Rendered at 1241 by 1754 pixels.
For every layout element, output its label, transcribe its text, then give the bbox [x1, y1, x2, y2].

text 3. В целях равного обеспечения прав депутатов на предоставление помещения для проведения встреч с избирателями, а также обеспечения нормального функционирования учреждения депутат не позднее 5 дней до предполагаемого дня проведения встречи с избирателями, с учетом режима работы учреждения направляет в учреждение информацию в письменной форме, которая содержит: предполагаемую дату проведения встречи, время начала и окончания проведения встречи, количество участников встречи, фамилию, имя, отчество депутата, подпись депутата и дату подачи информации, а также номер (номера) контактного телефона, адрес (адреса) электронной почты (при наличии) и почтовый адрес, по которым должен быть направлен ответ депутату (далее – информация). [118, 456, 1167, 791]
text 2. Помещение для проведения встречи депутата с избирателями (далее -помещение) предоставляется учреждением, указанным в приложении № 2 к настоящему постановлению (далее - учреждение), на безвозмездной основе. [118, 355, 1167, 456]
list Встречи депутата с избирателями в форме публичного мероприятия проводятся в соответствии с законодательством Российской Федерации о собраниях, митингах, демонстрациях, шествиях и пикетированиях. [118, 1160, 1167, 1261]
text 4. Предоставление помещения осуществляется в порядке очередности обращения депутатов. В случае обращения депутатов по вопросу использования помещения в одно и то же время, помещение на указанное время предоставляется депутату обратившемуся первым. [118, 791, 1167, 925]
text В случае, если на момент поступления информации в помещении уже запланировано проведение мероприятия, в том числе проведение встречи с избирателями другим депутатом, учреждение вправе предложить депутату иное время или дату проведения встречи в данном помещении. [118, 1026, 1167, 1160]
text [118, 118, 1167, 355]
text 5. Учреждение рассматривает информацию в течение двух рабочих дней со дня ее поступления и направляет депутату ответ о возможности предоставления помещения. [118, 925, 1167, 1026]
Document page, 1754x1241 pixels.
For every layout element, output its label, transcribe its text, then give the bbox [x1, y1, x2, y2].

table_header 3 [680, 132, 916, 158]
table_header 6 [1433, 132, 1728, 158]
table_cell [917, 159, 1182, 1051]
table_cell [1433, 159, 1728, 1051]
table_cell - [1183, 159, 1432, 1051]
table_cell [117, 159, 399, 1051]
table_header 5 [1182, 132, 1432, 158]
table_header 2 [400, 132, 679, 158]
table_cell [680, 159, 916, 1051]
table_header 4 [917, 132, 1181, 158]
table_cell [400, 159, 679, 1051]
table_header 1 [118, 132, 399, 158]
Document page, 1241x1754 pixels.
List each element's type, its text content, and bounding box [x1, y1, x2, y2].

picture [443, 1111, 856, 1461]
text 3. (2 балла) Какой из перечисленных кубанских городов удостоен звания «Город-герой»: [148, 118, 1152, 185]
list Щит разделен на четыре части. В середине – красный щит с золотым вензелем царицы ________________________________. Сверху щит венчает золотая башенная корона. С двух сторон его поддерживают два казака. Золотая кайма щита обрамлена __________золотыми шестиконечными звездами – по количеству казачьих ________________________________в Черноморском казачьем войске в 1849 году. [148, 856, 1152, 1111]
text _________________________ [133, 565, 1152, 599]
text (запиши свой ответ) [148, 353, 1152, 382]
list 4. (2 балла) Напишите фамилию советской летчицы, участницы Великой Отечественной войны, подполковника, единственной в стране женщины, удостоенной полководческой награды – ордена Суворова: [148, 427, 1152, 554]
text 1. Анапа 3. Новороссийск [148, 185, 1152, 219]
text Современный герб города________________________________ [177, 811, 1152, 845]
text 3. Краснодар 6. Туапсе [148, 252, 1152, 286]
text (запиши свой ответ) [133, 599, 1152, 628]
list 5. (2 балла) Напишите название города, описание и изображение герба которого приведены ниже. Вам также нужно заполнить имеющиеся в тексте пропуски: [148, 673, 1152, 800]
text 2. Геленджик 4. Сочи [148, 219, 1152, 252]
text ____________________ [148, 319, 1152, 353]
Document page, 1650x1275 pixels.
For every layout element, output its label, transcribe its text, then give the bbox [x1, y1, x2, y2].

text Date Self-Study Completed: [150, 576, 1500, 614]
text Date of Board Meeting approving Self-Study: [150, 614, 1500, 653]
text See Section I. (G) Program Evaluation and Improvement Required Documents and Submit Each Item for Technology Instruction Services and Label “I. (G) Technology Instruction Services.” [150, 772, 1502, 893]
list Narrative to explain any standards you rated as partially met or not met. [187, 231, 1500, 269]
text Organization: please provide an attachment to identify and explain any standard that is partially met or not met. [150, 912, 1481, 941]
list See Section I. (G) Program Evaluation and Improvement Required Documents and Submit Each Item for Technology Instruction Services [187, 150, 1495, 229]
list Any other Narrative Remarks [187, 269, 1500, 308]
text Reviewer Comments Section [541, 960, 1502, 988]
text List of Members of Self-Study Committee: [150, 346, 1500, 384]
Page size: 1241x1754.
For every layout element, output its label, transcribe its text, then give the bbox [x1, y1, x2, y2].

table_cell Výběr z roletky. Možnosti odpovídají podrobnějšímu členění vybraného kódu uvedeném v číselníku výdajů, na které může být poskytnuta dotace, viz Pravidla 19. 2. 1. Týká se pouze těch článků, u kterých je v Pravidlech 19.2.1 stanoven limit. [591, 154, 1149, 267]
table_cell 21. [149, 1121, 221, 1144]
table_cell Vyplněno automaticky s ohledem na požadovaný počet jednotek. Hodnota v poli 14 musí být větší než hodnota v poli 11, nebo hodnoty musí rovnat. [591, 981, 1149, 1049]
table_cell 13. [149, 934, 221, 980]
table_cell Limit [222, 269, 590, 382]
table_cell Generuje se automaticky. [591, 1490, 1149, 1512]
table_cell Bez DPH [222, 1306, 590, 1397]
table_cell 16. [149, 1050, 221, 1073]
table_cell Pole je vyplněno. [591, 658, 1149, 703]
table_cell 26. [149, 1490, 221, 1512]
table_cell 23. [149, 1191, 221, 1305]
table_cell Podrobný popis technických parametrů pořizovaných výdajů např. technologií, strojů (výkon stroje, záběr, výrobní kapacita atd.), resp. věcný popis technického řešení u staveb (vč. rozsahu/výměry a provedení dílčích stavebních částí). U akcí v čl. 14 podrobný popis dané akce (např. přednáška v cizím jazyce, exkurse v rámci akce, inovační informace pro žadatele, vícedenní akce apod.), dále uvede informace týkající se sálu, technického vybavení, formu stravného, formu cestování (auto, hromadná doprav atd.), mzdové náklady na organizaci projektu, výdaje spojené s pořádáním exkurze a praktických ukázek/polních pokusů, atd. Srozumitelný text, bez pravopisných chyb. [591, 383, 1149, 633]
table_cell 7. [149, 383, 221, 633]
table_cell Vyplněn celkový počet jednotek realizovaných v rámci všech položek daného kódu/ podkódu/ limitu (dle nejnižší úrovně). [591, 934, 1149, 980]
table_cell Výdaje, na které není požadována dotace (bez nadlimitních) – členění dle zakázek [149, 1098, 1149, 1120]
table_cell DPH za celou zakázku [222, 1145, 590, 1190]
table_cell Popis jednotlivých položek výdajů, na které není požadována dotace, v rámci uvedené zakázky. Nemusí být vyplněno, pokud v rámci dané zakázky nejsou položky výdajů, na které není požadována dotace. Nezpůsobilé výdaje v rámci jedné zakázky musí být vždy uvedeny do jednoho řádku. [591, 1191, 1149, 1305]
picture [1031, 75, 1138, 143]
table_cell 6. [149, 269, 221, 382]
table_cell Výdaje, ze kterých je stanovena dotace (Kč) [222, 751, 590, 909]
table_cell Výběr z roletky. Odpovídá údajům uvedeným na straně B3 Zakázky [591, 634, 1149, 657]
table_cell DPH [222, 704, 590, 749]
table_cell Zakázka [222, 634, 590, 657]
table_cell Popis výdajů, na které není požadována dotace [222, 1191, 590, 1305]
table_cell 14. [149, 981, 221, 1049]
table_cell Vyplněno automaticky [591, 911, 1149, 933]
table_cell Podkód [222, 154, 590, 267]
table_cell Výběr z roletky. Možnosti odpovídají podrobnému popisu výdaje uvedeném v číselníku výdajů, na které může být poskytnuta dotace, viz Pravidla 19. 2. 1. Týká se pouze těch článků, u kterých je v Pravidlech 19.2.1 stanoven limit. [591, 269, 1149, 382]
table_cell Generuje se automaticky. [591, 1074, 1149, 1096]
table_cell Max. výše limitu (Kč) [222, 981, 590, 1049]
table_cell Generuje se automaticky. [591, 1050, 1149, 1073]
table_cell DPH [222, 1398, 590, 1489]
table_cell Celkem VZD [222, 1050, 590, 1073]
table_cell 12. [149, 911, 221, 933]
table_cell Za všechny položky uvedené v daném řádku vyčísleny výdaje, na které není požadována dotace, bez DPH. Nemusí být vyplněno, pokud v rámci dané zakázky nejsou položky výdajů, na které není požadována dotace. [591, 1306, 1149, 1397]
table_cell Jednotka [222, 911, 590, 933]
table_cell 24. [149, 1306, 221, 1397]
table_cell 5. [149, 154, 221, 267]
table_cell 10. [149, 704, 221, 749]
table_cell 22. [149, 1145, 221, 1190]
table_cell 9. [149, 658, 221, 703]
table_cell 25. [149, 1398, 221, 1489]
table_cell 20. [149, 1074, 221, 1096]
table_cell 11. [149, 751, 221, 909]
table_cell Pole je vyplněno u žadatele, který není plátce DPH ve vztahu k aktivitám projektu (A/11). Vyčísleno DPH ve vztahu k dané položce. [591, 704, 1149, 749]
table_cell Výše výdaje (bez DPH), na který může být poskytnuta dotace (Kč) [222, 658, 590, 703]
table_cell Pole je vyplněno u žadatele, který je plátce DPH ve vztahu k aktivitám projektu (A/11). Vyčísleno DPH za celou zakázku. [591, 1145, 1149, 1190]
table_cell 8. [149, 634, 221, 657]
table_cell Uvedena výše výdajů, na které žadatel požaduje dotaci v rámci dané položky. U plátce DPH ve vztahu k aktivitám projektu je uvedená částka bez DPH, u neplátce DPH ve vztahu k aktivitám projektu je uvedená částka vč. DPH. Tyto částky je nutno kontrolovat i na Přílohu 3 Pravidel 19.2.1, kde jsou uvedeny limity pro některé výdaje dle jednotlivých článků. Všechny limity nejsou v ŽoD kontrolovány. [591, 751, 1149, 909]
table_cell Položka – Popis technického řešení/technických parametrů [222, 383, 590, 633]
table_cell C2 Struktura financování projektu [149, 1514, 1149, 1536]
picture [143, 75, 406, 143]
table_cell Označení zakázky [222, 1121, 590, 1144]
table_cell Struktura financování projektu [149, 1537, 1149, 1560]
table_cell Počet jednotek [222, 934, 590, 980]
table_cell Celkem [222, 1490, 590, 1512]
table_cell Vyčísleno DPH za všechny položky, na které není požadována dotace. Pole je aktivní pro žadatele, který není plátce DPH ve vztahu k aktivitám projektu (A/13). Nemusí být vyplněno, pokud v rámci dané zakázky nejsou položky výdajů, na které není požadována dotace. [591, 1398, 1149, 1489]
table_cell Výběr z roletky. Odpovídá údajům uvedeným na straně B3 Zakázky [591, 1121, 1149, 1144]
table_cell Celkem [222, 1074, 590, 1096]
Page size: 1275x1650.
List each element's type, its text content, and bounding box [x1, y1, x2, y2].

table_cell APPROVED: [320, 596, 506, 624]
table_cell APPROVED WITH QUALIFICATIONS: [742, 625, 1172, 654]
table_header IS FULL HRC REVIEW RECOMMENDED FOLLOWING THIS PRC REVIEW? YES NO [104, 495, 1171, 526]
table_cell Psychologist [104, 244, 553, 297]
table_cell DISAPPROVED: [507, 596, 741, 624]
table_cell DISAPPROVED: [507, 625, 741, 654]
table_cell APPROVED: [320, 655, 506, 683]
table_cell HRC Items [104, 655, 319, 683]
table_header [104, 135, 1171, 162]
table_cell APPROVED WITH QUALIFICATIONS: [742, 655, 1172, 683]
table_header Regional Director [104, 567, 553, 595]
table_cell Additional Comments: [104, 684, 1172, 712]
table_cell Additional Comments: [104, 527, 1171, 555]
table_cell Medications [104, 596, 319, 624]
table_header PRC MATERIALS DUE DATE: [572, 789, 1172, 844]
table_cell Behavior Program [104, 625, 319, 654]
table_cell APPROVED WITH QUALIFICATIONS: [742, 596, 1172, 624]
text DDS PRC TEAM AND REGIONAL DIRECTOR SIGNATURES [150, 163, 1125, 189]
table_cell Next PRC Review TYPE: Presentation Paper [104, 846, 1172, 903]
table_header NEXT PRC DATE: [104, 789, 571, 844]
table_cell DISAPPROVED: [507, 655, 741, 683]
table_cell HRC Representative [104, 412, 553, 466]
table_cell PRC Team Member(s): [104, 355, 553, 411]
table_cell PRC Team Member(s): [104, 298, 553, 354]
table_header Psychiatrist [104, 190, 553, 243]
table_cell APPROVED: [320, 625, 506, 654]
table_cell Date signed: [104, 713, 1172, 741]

Task description: Return exactly, and only, the lines above starting at the line that contains "table_cell [680, 159, 916, 1051]" and ending at the line that contains "Document page, 1241x1754 pixels.".

Response to this exercise:
table_cell [680, 159, 916, 1051]
table_header 4 [917, 132, 1181, 158]
table_cell [400, 159, 679, 1051]
table_header 1 [118, 132, 399, 158]
Document page, 1241x1754 pixels.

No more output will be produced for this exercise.